Fibroblast activation protein inhibitors (FAPIs) labeled with gallium-68 and lutetium-177 show potential for use in the diagnosis and treatment of various cancers expressing FAP. However, ¹⁷⁷Lu-labeled FAPIs often exhibit short tumor retention time, limiting their therapeutic applications. To improve tumor retention, we synthesized three radiolabeled dimeric FAPIs, [¹⁸F]1, [⁶⁴Cu]2, and [⁶⁸Ga]3. These were prepared by chelating Al[¹⁸F]F to 1,4,7-triazacyclononane-1,4,7-triacetic acid (NOTA)-l-glutamic acid (E)-(FAPI)₂ and copper-64 or gallium-68 to 1,4,7,10-tetraazacyclododecane-1,4,7,10-tetraacetic acid (DOTA)-E-(FAPI)₂. NOTA-E-(FAPI)₂ and DOTA-E-(FAPI)₂ showed higher binding affinities for FAP compared with that of FAPI-04 (IC₅₀ = 0.47 and 0.16 nM vs 0.89 nM, respectively).

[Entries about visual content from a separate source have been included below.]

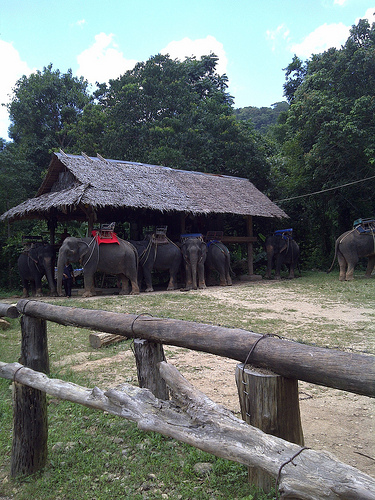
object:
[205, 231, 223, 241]
bench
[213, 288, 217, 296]
dirt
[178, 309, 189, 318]
grass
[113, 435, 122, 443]
rocks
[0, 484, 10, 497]
grass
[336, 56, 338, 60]
bushes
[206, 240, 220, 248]
blankets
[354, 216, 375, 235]
seats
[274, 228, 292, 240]
seats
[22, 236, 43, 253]
seats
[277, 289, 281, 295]
tan dirt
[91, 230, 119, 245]
blanket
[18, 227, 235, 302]
herd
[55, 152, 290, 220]
roof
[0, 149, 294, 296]
barn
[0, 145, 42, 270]
tall trees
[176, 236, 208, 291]
elephant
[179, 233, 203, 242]
seats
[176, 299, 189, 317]
patch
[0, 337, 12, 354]
grass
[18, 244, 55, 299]
elephant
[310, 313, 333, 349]
ground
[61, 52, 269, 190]
tree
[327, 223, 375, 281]
elephant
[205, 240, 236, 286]
elephant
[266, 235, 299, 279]
elephant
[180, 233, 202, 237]
blue seat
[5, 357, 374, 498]
log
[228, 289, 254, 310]
ground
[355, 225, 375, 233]
blanket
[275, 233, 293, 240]
blanket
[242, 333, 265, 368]
wire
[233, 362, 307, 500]
post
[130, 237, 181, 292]
elephant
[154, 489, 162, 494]
pebble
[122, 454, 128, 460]
pebble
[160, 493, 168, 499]
pebble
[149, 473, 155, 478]
pebble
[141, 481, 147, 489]
pebble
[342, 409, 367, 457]
ground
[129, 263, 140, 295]
leg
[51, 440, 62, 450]
pebbles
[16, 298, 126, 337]
brown wood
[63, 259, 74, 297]
person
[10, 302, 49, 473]
post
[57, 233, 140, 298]
elephant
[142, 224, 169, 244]
elephant seat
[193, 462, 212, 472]
rock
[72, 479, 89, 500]
grass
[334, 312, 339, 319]
sand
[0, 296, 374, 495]
fence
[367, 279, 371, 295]
grass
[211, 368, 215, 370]
pebbles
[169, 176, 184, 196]
hay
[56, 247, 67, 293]
trunk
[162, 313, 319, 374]
pole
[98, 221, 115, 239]
seat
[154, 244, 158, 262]
straps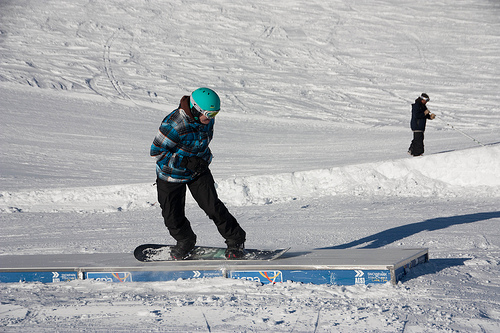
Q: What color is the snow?
A: White.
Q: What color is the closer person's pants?
A: Black.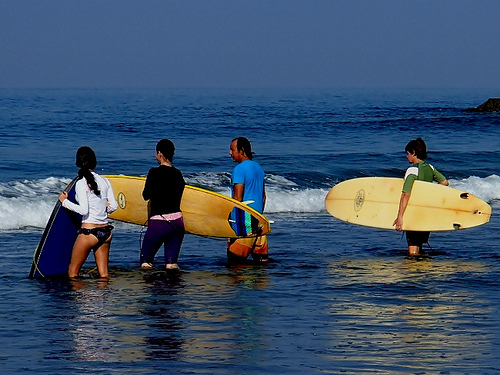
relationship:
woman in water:
[53, 143, 121, 288] [1, 100, 500, 374]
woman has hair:
[53, 143, 121, 288] [72, 145, 104, 200]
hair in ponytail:
[72, 145, 104, 200] [76, 165, 100, 197]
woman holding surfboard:
[53, 143, 121, 288] [28, 173, 77, 282]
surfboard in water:
[28, 173, 77, 282] [1, 100, 500, 374]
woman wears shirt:
[53, 143, 121, 288] [58, 170, 122, 226]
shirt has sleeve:
[58, 170, 122, 226] [101, 177, 122, 217]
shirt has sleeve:
[58, 170, 122, 226] [61, 180, 93, 217]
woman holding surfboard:
[134, 136, 190, 273] [82, 173, 275, 245]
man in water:
[222, 133, 274, 267] [1, 100, 500, 374]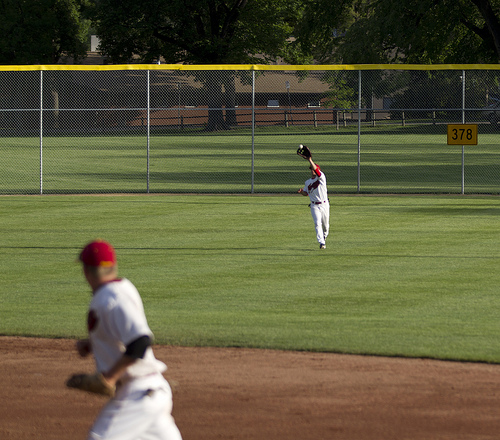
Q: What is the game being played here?
A: Baseball.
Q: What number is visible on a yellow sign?
A: 378.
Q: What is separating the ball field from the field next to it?
A: A tall, chain link fence.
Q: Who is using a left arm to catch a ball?
A: A baseball player.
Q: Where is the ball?
A: In the air.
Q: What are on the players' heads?
A: Baseball caps.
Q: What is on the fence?
A: A distance sign.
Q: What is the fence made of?
A: Chain link.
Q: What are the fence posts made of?
A: Metal.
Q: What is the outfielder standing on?
A: Grass.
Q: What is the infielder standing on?
A: Dirt.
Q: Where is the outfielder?
A: On the grass.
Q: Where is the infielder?
A: On the dirt.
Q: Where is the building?
A: Behind the fence.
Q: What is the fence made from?
A: Metal.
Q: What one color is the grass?
A: Green.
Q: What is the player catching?
A: A ball.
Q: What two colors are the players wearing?
A: Red and white.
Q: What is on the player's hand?
A: A baseball mitt.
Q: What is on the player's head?
A: A hat.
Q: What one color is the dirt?
A: Brown.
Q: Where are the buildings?
A: On the other side of the fence.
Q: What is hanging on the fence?
A: A sign.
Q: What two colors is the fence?
A: Silver and yellow.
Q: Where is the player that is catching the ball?
A: In the outfield.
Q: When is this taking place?
A: Daytime.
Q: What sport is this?
A: Baseball.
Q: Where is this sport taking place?
A: Baseball field.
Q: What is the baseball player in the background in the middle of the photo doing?
A: Catching ball.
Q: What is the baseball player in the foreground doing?
A: Running.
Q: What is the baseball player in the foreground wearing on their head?
A: Hat.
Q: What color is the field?
A: Brown and green.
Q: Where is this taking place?
A: A baseball field.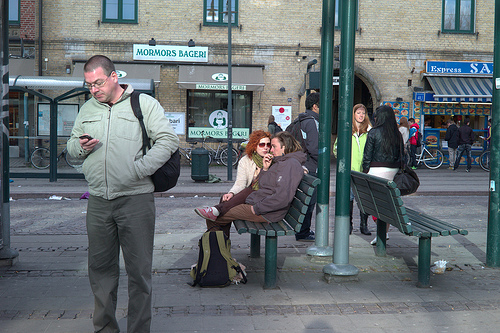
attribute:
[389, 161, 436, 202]
backpack — black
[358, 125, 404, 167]
jacket — black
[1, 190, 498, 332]
street — city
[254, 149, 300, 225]
sweatshirt — blue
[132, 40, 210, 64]
sign — green, white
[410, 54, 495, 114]
awning — blue, silver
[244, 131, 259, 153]
hair — red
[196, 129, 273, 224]
woman — curly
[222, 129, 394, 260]
bench — empty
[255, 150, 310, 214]
sweatshirt — hooded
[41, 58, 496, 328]
bus stop — green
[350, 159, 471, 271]
green bench — wooden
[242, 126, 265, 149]
hair — red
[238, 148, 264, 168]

All radioligands were synthesized in high decay-corrected radiochemical yields (59-96%) and were stable in fetal bovine serum and phosphate-buffered saline. The more hydrophilic radioligand, [⁶⁸Ga]3, was selected for cellular uptake studies, which confirmed FAP-specific uptake. Positron emission tomography imaging and ex vivo biodistribution studies in U87MG tumor-bearing mice revealed high tumor uptake of all three radioligands, with significant blocking observed after preinjection of FAPI-04. [⁶⁴Cu]2 and [⁶⁸Ga]3 exhibited favorable in vivo pharmacokinetics compared to those of [¹⁸F]1. Notably, [⁶⁸Ga]3 showed lower normal organ uptake than did the other two radioligands, and moreover, it exhibited higher, more prolonged tumor uptake than its monomeric counterpart [⁶⁸Ga]Ga-FAPI-04 over a 3 h period, suggesting its potential as a promising FAP-specific theranostic radioligand.